Kansas Geological Society

Abstract


Transactions of the 1999 AAPG Midcontinent Section Meeting (Geoscience for the 21st Century), 1999
Pages 156-165

Tar Mat Formation within the Hitch Oil Field, Seward County, Kansas

Raymond P. Sorenson, Sean P. Kelly, Dane Cantwell

Abstract

Hitch field (T. 33 S., R. 34 W., Seward County, Kansas) produces from Upper Mississippian Chester sandstone, deposited in a narrow valley incised into Mississippian Ste. Genevieve and St. Louis limestones. The Hitch reservoir originally had a small gas cap, a 98-foot oil column, and two minor water legs. Midway within the oil column, 20-30 feet of otherwise porous sandstone is filled completely with solid bitumen. The tar mat composition is similar to produced oil but with concentrated heavy components, and probably formed by precipitation, rather than biodegradation.

Although historical core descriptions reported "dead oil stain," and a low-permeability layer was well known from routine core analyses and well tests, the complete occlusion of the pore system was not originally recognized. Core-cleaning procedures removed most of the bitumen, resulting in acceptable porosity and grain-density values, and conventional wireline-log calculations indicated porous sandstone at irreducible water saturation, as expected.

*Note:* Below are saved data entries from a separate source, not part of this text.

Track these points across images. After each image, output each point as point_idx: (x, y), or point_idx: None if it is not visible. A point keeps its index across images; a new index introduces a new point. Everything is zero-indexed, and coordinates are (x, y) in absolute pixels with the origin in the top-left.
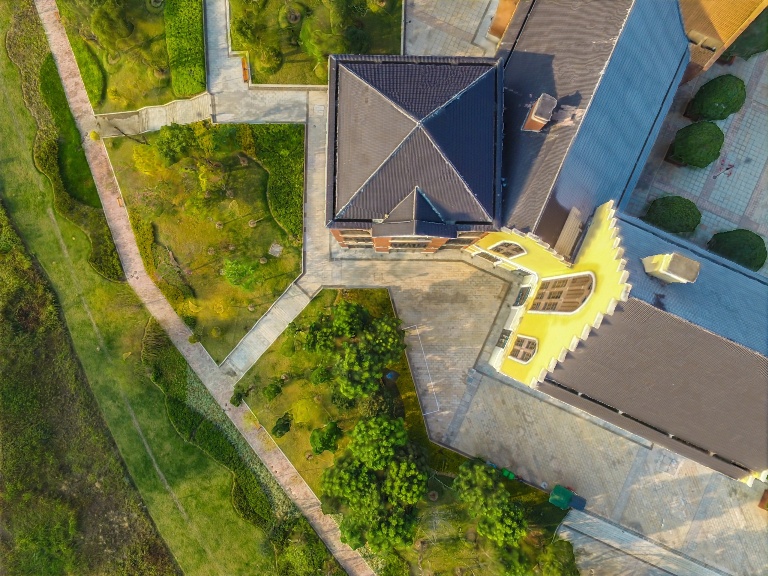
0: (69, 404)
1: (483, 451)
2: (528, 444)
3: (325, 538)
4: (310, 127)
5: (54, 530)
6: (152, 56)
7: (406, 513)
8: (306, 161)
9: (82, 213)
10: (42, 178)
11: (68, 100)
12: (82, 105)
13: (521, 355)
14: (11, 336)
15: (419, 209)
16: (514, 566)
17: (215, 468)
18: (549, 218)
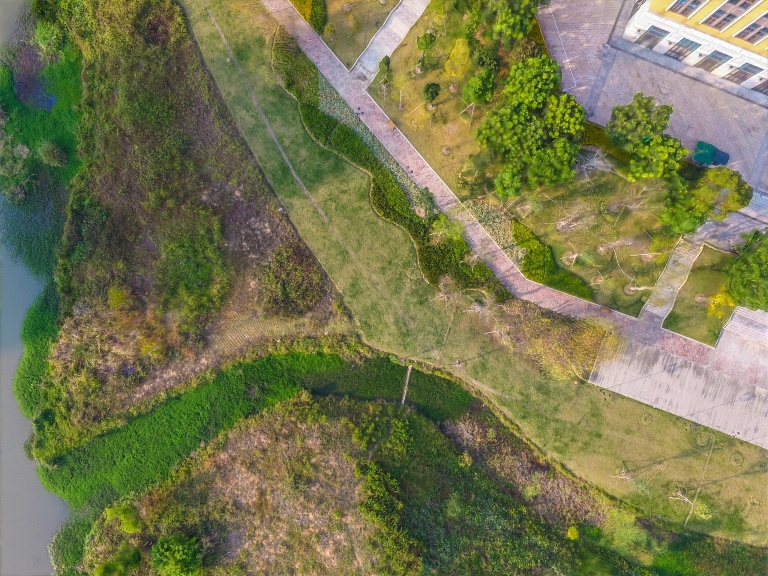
0: (204, 115)
1: None
2: None
3: (464, 233)
4: None
5: (198, 238)
6: None
7: None
8: None
9: None
10: None
11: None
12: None
13: None
14: (143, 47)
15: None
16: (676, 189)
17: (352, 171)
18: None
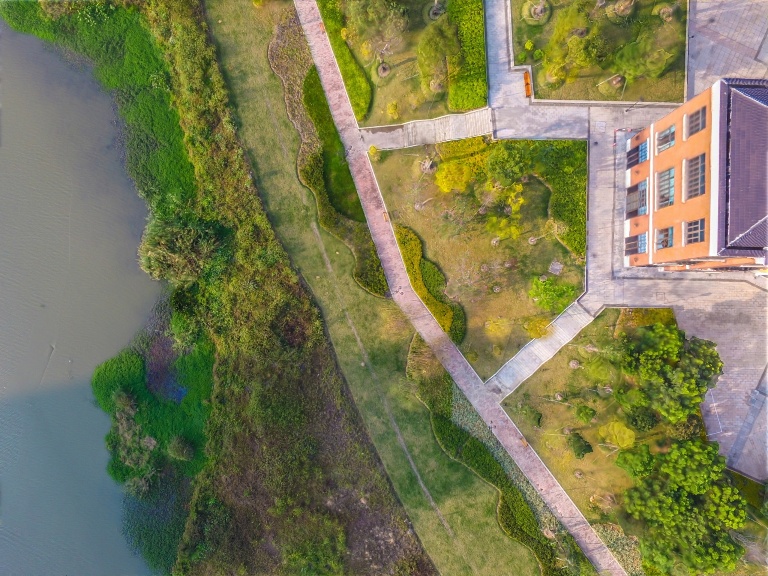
0: (334, 419)
1: (766, 473)
2: None
3: (591, 557)
4: (592, 144)
5: (321, 545)
6: None
7: (729, 538)
8: (588, 178)
9: (347, 227)
10: (306, 192)
11: (332, 113)
12: (346, 118)
13: None
14: (280, 351)
15: None
16: None
17: (480, 485)
18: None
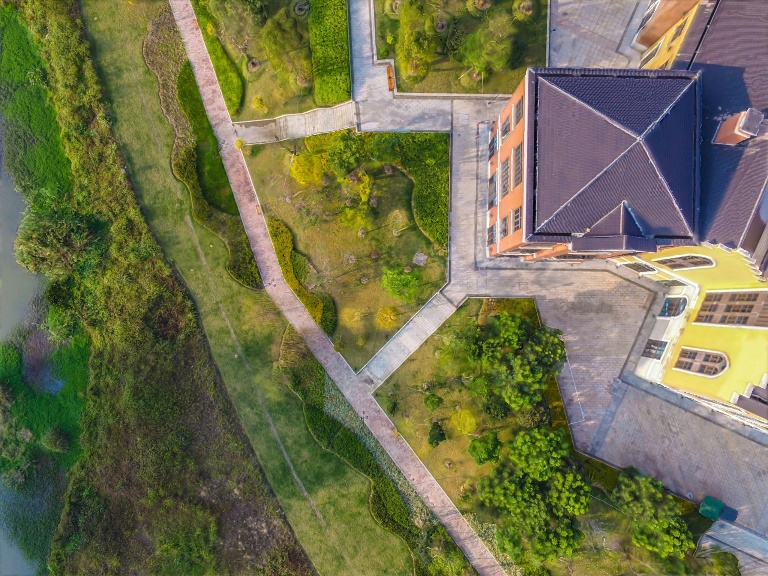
0: (208, 411)
1: (628, 461)
2: (673, 454)
3: (462, 546)
4: (455, 136)
5: (194, 536)
6: (294, 64)
7: (572, 524)
8: (451, 170)
9: (220, 221)
10: (180, 185)
11: (205, 108)
12: (219, 113)
13: (698, 368)
14: (152, 343)
15: (626, 224)
16: None
17: (353, 475)
18: (752, 233)
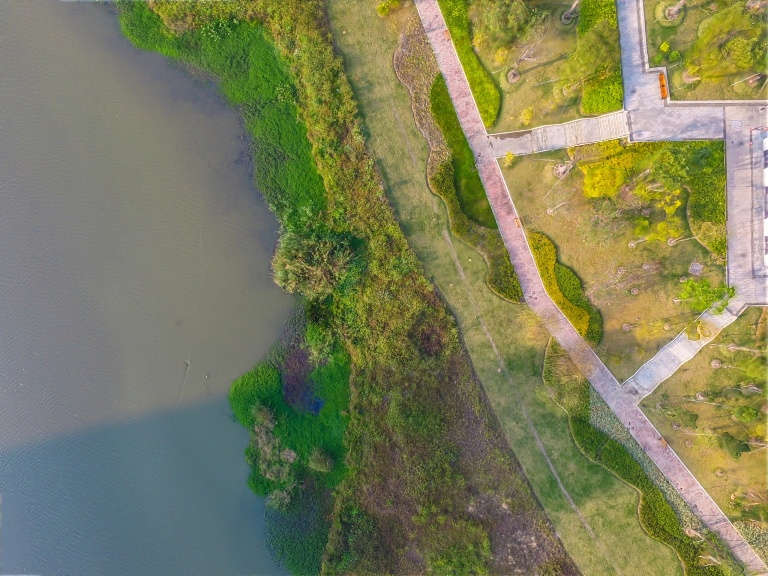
0: (473, 426)
1: None
2: None
3: (732, 554)
4: (728, 143)
5: (465, 551)
6: (559, 74)
7: None
8: (726, 178)
9: (479, 234)
10: (436, 200)
11: (460, 120)
12: (474, 125)
13: None
14: (419, 360)
15: None
16: None
17: (620, 487)
18: None
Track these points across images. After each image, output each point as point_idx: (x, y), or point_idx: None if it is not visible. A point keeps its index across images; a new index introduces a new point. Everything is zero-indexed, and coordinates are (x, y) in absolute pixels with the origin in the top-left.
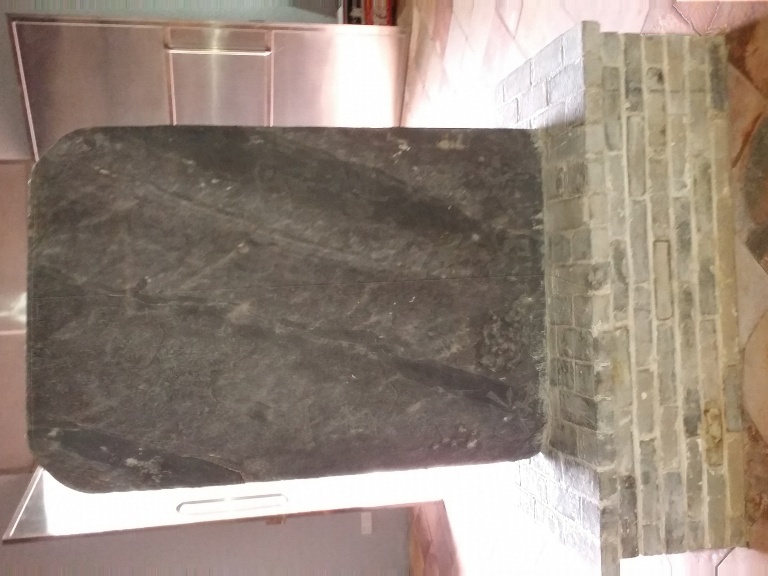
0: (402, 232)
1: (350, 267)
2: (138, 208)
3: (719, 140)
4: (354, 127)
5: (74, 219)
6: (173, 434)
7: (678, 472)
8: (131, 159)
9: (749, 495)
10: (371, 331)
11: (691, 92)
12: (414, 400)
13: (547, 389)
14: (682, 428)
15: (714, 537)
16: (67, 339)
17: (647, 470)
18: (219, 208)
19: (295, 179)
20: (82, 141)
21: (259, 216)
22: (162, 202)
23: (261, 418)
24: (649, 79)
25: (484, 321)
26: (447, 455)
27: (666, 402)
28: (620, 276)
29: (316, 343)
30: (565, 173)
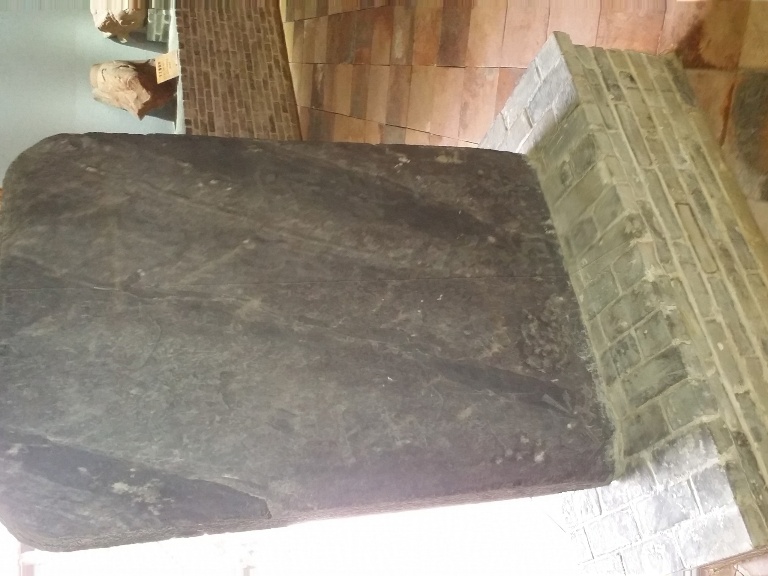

The tar mat is readily apparent with UV fluorescence core photography, thin section and SEM petrography, and NMR wireline logs, but these techniques were not incorporated into early field studies.

The Hitch tar mat went unrecognized for 20 years, despite multiple cores and standard wireline-log suites. Many producing reservoirs in the Hugoton Embayment contain similar oils, at similar pressures and temperatures, implying that in situ precipitation of heavy organic material should not have been unique to Hitch. It is likely that other tar mats, probably in reservoirs with disappointing production performance, are waiting to be recognized.